This summer I’m taking a Dale Carnegie course while I’m on a hiatus from teaching and launching a business. I’m attempting to note my learning and reflections on the class as I go. If you missed them, you might want to read my posts from week one, two, and three.
During the week of session 4, I was out of town on vacation with my family. Therefore, I didn’t attend class, but I did keep up with the readings.
“Live in day-tight compartments.”
My biggest takeaway from the homework was Mr. Carnegie’s advice in How to Stop Worrying and Start Living to “live in day-tight compartments.” As I begin this transition, I’m overwhelmed by all there is to do. I feel I’m going in 800 different directions and not getting far down any one path. I’m also starting to stress over all the change we’re undertaking. I need to stop and focus on today. I can focus on tomorrow when it gets here, but I need to take care to make everything I can out of today.

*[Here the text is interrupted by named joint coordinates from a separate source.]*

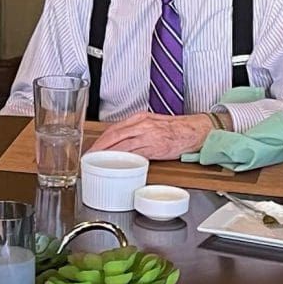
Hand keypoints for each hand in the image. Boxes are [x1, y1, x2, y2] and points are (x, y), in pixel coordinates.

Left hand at [98, 111, 218, 159]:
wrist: (193, 131)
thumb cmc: (174, 129)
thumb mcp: (151, 123)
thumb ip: (136, 130)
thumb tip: (120, 141)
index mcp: (139, 118)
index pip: (114, 128)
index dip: (101, 139)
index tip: (92, 148)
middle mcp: (141, 125)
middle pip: (114, 136)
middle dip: (99, 147)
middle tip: (89, 157)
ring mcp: (147, 136)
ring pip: (122, 146)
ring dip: (108, 155)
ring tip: (98, 163)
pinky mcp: (154, 148)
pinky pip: (135, 154)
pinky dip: (124, 160)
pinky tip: (117, 165)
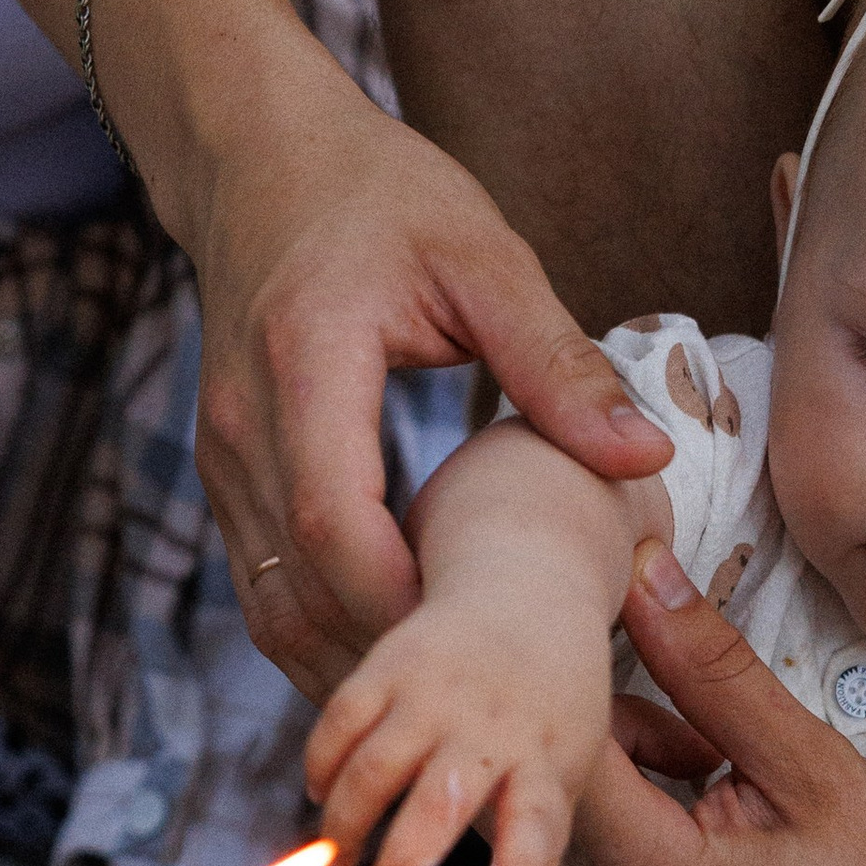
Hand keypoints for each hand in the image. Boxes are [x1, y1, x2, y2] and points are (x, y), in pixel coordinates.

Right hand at [180, 57, 671, 697]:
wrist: (259, 157)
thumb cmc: (378, 193)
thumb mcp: (482, 256)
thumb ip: (555, 361)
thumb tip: (644, 456)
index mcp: (307, 362)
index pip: (335, 520)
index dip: (403, 601)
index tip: (490, 647)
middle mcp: (242, 423)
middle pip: (296, 588)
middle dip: (386, 661)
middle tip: (488, 709)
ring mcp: (221, 456)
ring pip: (270, 606)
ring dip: (348, 667)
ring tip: (449, 707)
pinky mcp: (226, 474)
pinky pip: (265, 586)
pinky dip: (324, 634)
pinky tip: (400, 657)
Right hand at [307, 593, 612, 865]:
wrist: (527, 589)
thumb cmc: (550, 706)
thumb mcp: (569, 764)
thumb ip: (537, 835)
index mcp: (546, 755)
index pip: (537, 824)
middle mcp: (487, 724)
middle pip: (436, 807)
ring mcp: (433, 692)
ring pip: (371, 773)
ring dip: (345, 828)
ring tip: (341, 863)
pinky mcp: (387, 665)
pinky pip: (336, 726)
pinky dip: (320, 769)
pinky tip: (321, 797)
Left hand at [539, 543, 865, 865]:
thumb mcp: (815, 766)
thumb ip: (716, 672)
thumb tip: (644, 575)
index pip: (559, 744)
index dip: (583, 674)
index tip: (631, 643)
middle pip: (549, 775)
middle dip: (613, 726)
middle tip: (705, 738)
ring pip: (558, 807)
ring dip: (619, 771)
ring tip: (709, 777)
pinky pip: (572, 850)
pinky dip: (618, 814)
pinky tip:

I may have made a mistake in keeping a long “to-do” list of all the things I need to accomplish each day. The truth is I never get the majority of it done and it stresses me out. Instead, I’m going to shorten my “to-do” list to 2-3 things for each day and make sure I focus on accomplish them within the day. I’ll return to the Pomodoro Technique and my pomodori posts to help me be productive and stay on task. Other items will go on a “someday” list and may eventually make it to my to-do list. Hopefully, this will help me practice living in “day-tight compartments.”
So that’s the plan for now. What tips or advice do you have for “living in day-tight compartments?” I’d appreciate hearing your thoughts.
2 thoughts on ““Live in day-tight compartments.” Dale Carnegie Reflections (Week 4)”
I personally believe living in daylight compartments is a great way of achieving less stress and worry. Me myself have spent a lot of time in the past worrying about tasks and to do.. however you cannot accomplish everything at the one go. Take it day by day, meditate, look after yourself and try and ‘live in the moment’ hope this advice helps.
I dig it, Pal.
I’m like you: The unchecked items on my to-do list just add extra stress to my life. I never get them done and they hang there as a reminder of the fact that I should still be working even when I want to be with my kid.
I wonder what the implications are for schools — who write improvement plans that take years to complete.
Maybe we should keep our buildings in “day-tight” compartments too.
Anyway…hope this morning brings you joy in the mountains of NC!